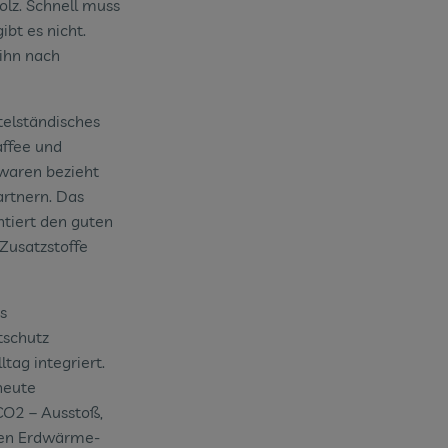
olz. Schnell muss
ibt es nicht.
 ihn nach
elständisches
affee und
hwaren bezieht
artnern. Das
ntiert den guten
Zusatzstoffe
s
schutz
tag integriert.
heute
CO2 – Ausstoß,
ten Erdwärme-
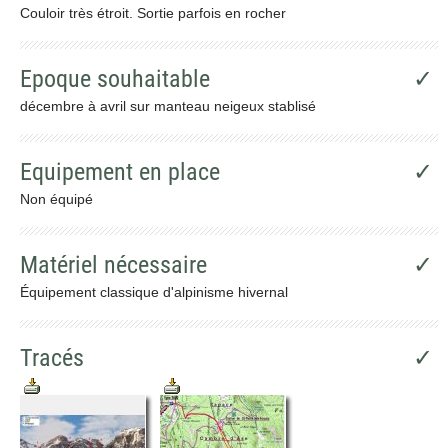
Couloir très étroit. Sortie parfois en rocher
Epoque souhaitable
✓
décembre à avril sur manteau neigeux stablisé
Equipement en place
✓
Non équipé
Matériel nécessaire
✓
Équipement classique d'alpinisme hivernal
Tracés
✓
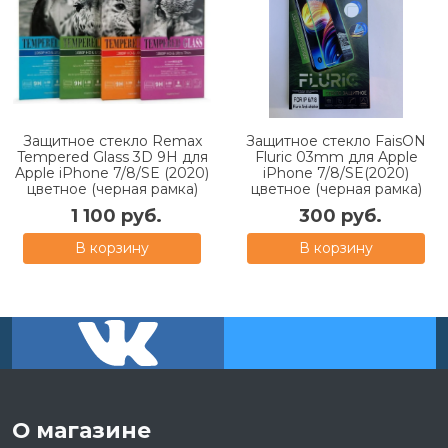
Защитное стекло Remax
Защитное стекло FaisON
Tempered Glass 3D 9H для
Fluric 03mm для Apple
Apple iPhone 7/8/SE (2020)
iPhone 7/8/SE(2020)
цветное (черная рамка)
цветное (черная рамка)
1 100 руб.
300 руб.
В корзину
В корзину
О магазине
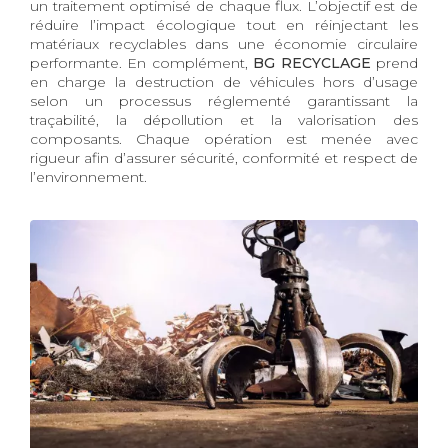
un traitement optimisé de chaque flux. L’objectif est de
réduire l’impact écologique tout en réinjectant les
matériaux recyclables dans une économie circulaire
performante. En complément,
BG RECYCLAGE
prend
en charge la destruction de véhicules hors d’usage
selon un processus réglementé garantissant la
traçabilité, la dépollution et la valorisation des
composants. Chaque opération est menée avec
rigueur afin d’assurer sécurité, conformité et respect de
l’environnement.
========================================
| PROMPT |
When a line in the records above contains the word "Защитное", copy it.

| REPLY TO THE EXERCISE |
Защитное стекло Remax
Защитное стекло FaisON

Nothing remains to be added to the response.